Below are records; reproduce exactly the lines from the one that has "Table 13. ABWO" through the one that has "Figure 10. RMSE", ends included, and nothing more.

Data extracts:
_ _ _ _ _

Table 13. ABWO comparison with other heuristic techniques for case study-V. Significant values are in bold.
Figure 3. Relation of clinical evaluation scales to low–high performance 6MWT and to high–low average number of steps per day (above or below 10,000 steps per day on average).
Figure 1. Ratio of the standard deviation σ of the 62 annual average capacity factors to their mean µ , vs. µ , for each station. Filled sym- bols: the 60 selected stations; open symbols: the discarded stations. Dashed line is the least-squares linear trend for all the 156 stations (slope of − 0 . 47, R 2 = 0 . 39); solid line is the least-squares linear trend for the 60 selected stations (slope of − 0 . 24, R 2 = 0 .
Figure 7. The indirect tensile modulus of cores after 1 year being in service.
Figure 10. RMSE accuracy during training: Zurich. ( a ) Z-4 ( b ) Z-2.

_ _ _ _ _

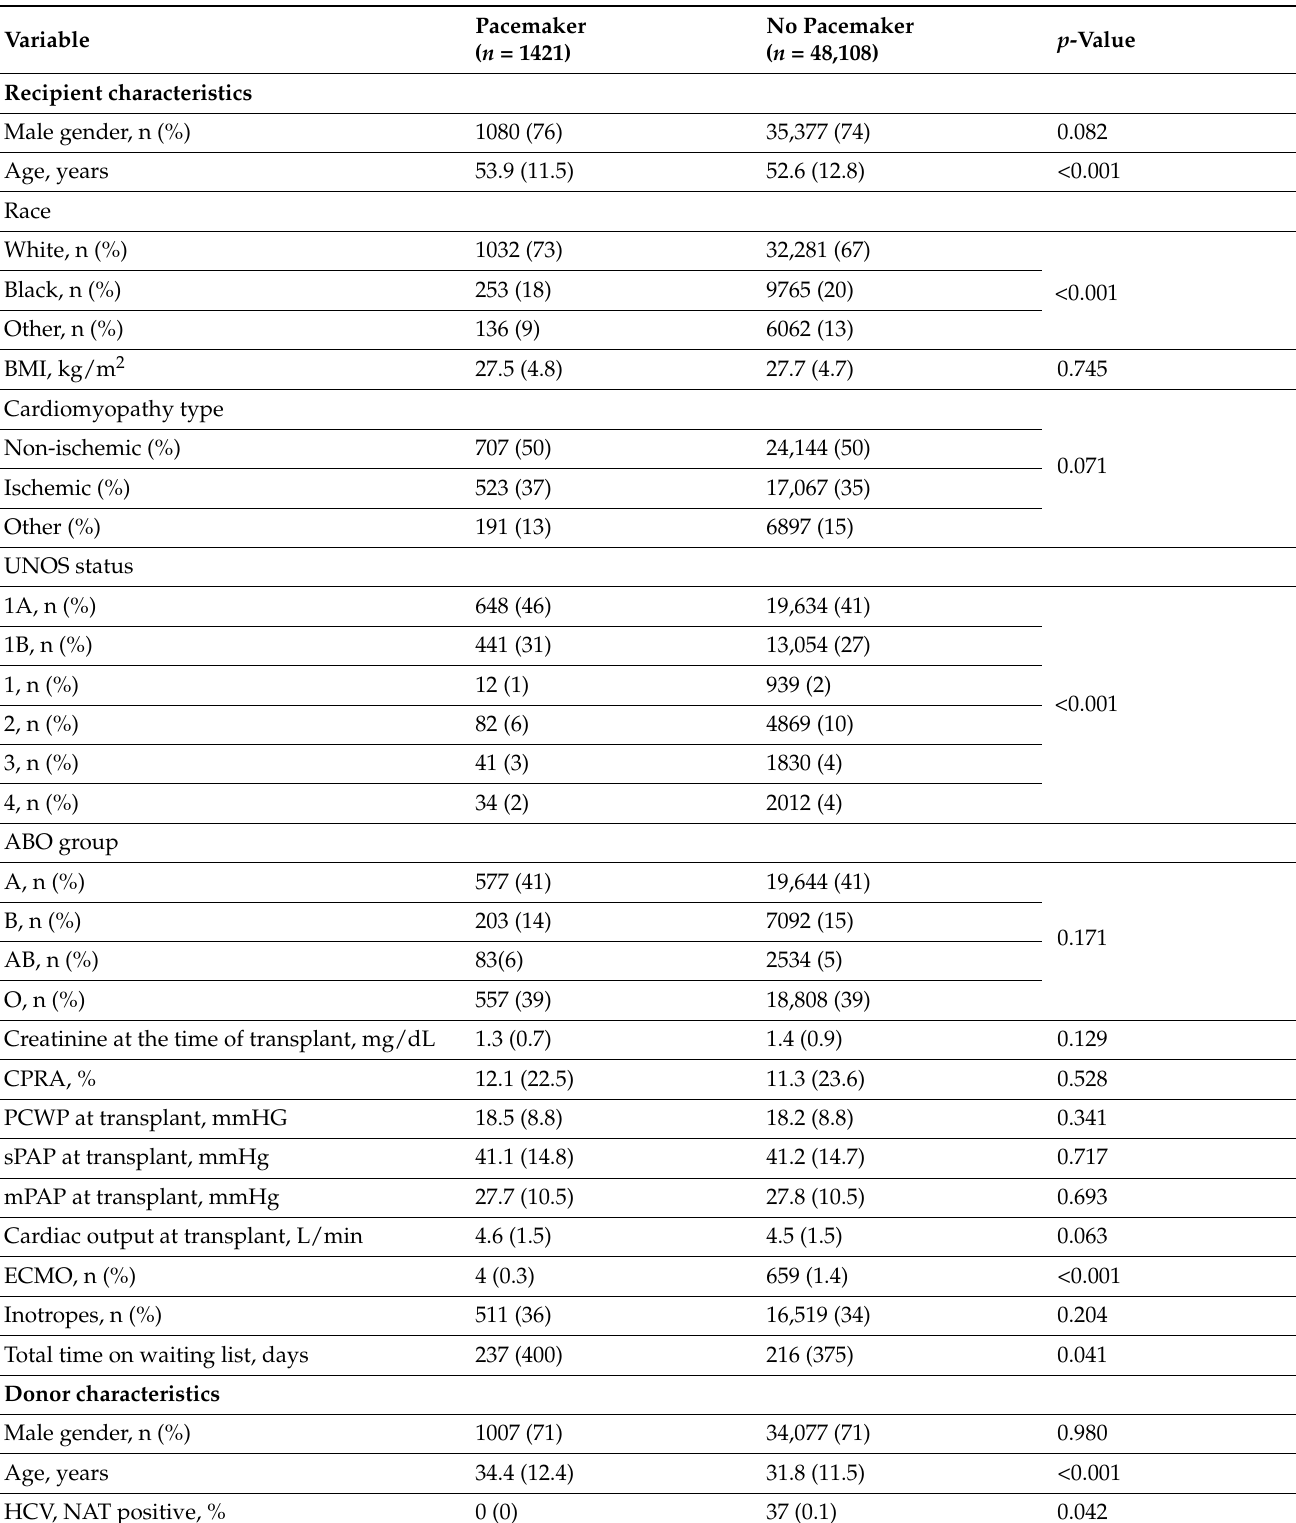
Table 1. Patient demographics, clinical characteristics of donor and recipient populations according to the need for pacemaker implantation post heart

_ _ _ _ _

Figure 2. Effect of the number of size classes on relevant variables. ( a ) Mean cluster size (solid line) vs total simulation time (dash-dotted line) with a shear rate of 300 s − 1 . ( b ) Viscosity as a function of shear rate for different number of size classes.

_ _ _ _ _

Finished task:
Table 13. ABWO comparison with other heuristic techniques for case study-V. Significant values are in bold.
Figure 3. Relation of clinical evaluation scales to low–high performance 6MWT and to high–low average number of steps per day (above or below 10,000 steps per day on average).
Figure 1. Ratio of the standard deviation σ of the 62 annual average capacity factors to their mean µ , vs. µ , for each station. Filled sym- bols: the 60 selected stations; open symbols: the discarded stations. Dashed line is the least-squares linear trend for all the 156 stations (slope of − 0 . 47, R 2 = 0 . 39); solid line is the least-squares linear trend for the 60 selected stations (slope of − 0 . 24, R 2 = 0 .
Figure 7. The indirect tensile modulus of cores after 1 year being in service.
Figure 10. RMSE accuracy during training: Zurich. ( a ) Z-4 ( b ) Z-2.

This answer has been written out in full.